22. A Hundred Roads Lead to Goodbye
A Hundred Roads Lead to Goodbye
In the morning, I find Jack in the kitchen.
He's waiting for me in jeans, no shirt on, his hair still wet from the shower. I feel a surge of love, just looking at him, and the desire to move toward him, run my fingers through his hair, hold close to his skin. But I also feel the weight of last night's quiet, of his unanswered request that we talk, of the fact that, at this moment, he isn't moving toward me, either.
I take a seat at the counter and he puts a hot mug of coffee in front of me, a plate of cinnamon toast for us to share.
"I'm glad you slept in," he says. "You needed it."
He stays on the other side of the island. But he leans forward as I wrap my hands around my coffee mug, take a sip. He leans toward me.

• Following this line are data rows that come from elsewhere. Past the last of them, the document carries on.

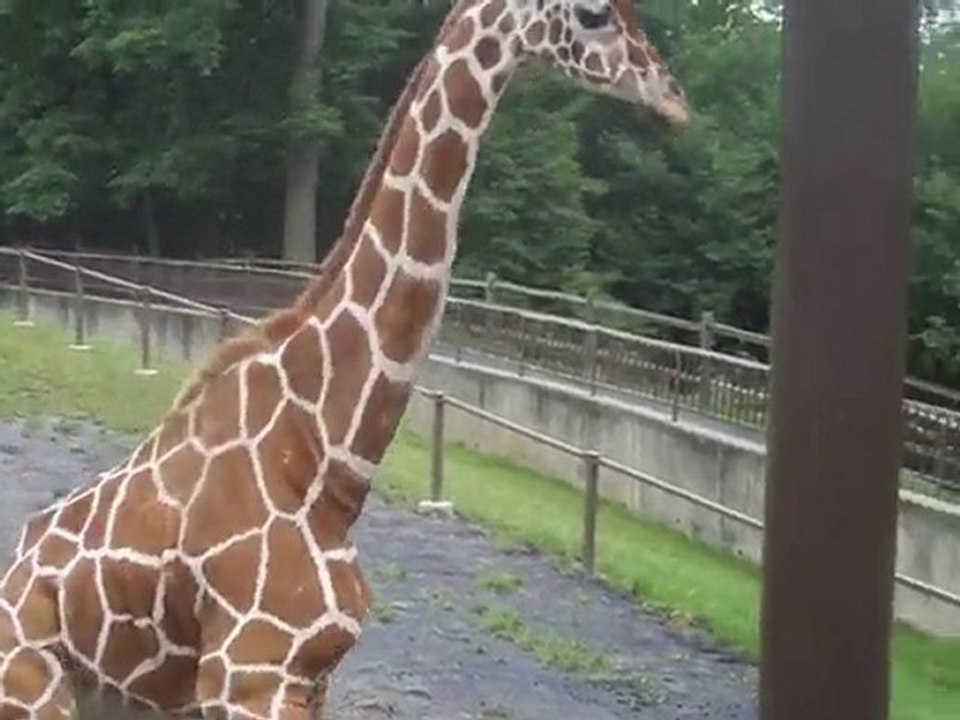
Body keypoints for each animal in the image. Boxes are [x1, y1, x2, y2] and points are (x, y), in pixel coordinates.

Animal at [0, 1, 688, 718]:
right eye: (593, 14)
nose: (673, 101)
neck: (324, 458)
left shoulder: (307, 676)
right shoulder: (249, 673)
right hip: (34, 688)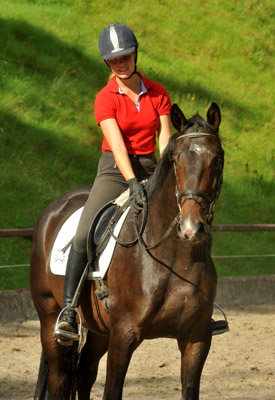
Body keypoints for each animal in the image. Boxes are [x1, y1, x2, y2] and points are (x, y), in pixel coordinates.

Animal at [30, 103, 224, 400]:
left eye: (217, 159)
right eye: (176, 161)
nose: (191, 228)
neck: (173, 258)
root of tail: (53, 208)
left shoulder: (196, 338)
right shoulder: (124, 335)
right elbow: (112, 391)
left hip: (99, 329)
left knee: (84, 373)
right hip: (49, 314)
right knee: (60, 377)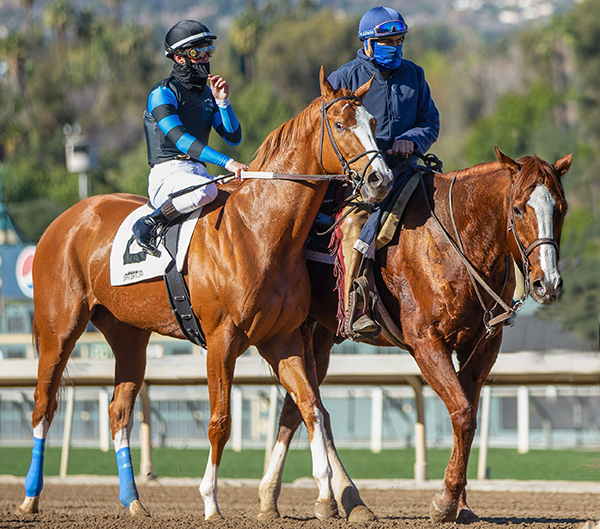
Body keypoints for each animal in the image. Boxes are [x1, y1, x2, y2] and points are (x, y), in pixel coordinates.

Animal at [17, 70, 394, 520]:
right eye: (340, 125)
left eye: (372, 123)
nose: (381, 179)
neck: (258, 231)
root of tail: (66, 220)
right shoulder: (221, 340)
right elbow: (220, 421)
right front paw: (211, 501)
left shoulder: (281, 339)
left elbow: (311, 409)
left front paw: (323, 494)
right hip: (59, 329)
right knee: (43, 404)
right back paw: (30, 496)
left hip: (128, 336)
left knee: (119, 410)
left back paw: (133, 501)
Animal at [258, 147, 572, 520]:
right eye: (519, 208)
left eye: (561, 208)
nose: (547, 283)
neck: (455, 241)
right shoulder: (426, 344)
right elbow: (463, 415)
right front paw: (445, 502)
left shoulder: (481, 347)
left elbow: (468, 415)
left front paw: (461, 504)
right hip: (298, 330)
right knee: (304, 405)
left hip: (321, 335)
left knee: (299, 406)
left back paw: (328, 499)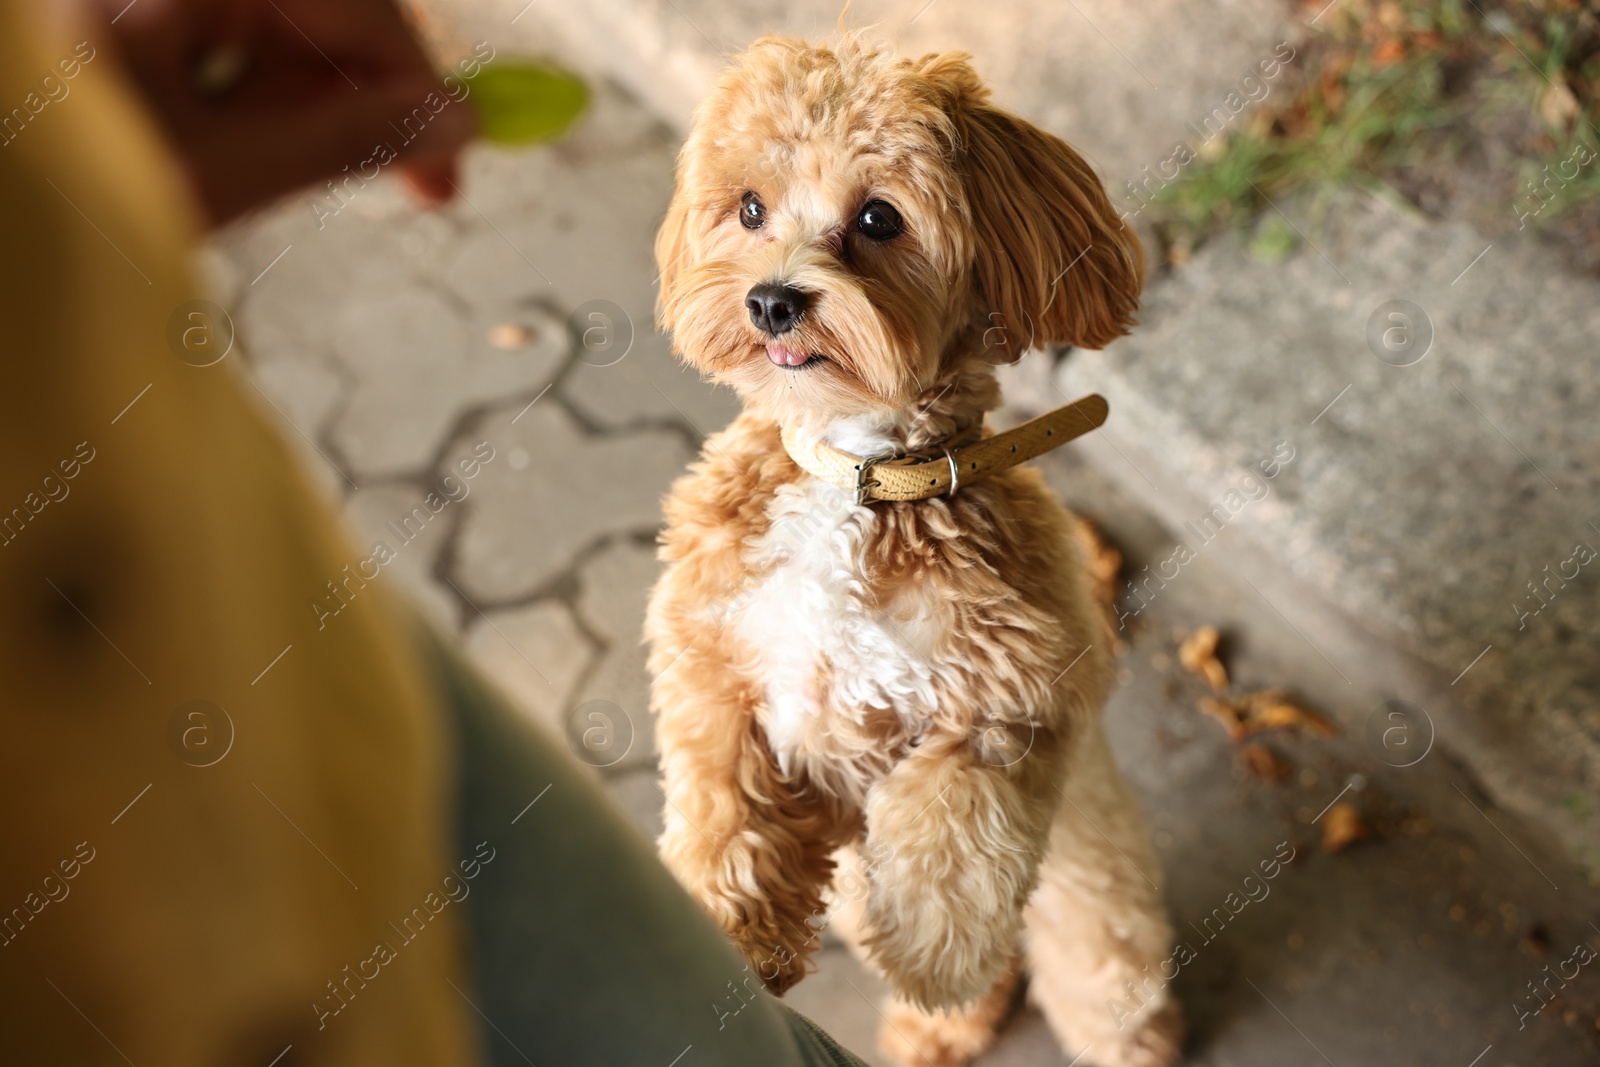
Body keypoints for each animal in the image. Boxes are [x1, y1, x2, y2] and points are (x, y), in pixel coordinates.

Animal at [643, 33, 1184, 1067]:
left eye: (878, 217)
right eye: (750, 208)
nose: (771, 301)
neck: (861, 479)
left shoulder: (1012, 699)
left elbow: (953, 822)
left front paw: (933, 950)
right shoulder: (717, 676)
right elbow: (724, 805)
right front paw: (735, 931)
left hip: (1093, 891)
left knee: (1092, 969)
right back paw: (938, 1029)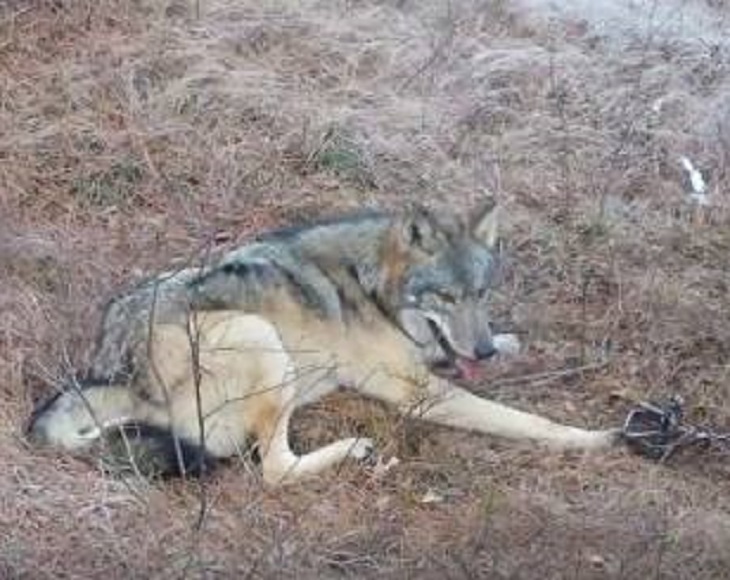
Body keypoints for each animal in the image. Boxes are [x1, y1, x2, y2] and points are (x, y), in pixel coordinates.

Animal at [26, 202, 619, 484]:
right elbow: (529, 421)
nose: (483, 353)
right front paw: (600, 437)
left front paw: (512, 344)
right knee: (272, 470)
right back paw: (352, 449)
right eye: (445, 297)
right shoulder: (419, 393)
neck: (372, 286)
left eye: (480, 293)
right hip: (261, 339)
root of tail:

"Are you still heading into the city today?" he asks.
"The city?"
"Don't you have Austin's recital this morning?"
"How do you know that?"
It's coming out more defensive than it should, probably because I'm feeling defensive.
"Our calendar."
I shake my head. "Sorry. Yeah, I promised him so—"
"You promised Austin?"
It's a question and it's not. "Yes, Jack. I promised Austin."
He nods and starts to say something, but he stops himself. Which is when I feel like I should do it for him.
"The recital's about supporting Austin," I say. "Not about Elliot."
"Is it?"
He says it less with judgment or antagonism and more with curiosity.
"Yes."
"So what's the part about Elliot?"
He is waiting for me to answer. An actual answer. But I'm guessing he also knows the answer isn't going to get us anywhere better. Not now. Which may be why he clears his throat, keeps talking.
"Look, I just needed you to know that I made a decision," he says. "I'm going to help Becker out."
It takes me a second to process what he's saying. Becker is his friend from culinary school, the owner of the two-star Michelin restaurant in northern California, the friend who asked Jack to take over her restaurant while she's on maternity leave.
Jack has decided to take this on. Three thousand miles away.
"I've been trying to find a good time to tell you this, but maybe there isn't one," he says.
"How long are you going for?" I ask.
"I don't know. A while."
"What's a while?"
He shakes his head. "She needs to walk me through and properly transition the team, and she's at thirty-three weeks, so this all needs to happen pretty quickly…"
My heart is racing so fast that I'm having trouble taking in what he is saying. I'm finding it hard to even believe that we are here. But of course we are here. I've driven us here, haven't I? Into a corner we both want to get out of.
"Jack, come on," I say. "Nothing has happened with Elliot. I'd never do that to you. To us."
"This isn't about Elliot. I mean, it's certainly not helping anything, but I'm not threatened by him," he says. "And I get it. All the loss. Your mom blew a hole through you. Fuck, it blew a hole through me. And now your father too. It's too close together. It's all too close together for anyone to know how to process it."
"So your answer is to leave?"
"My answer is to give you some space," he says. "Because it's not working for you with me here."
"That's not true."
"Maybe it will make it easier for you to be on your own… or pivot. Or to start fresh."
"So this is about Elliot?"
He doesn't answer. But I feel him pushing up against it—what he won't allow me to deny that I'm doing, what he won't watch me give away.
I fight the tears that are filling my eyes. He walks around the counter, sits down beside me. And when he starts talking again, his voice is low, even lower and gentler than usual, as if it's taking all his energy to say it. For both of us.
"What do you want, Nora?" he says. "Because I want you to have it. Honestly. Whatever it is."
Time. That's my honest answer. I want time. Except I don't just mean I want time to feel better, to feel like the world isn't slippery and lonely. I also want the time he can't give me, that no one can give me, the time I'll never have again. With my parents, here again. With Jack, when loving him, when loving anyone, felt lighter. When I didn't simultaneously feel it in my bones, the fear of it primal and real now. The moment I'll lose him too.
"I want to believe that we're just stuck," Jack says. "At least that's what I've been telling myself. But I've been telling myself the wrong thing. Because it doesn't matter, either way, if I can't get to you anymore."
"Jack, I'll work on it," I say.
"I don't want you to have to work on it. I want you to want it. I can't do it another way."
It isn't a threat. It's the opposite of a threat. There's no guilt, no shame. It's just a promise.
He reaches out and takes my hand, his fingers crawling their way through mine.
I look down, my eyes too fogged with tears to know which fingers are his and which are mine.
"I really don't want you to go," I say.
"That's not the same thing as wanting me to stay."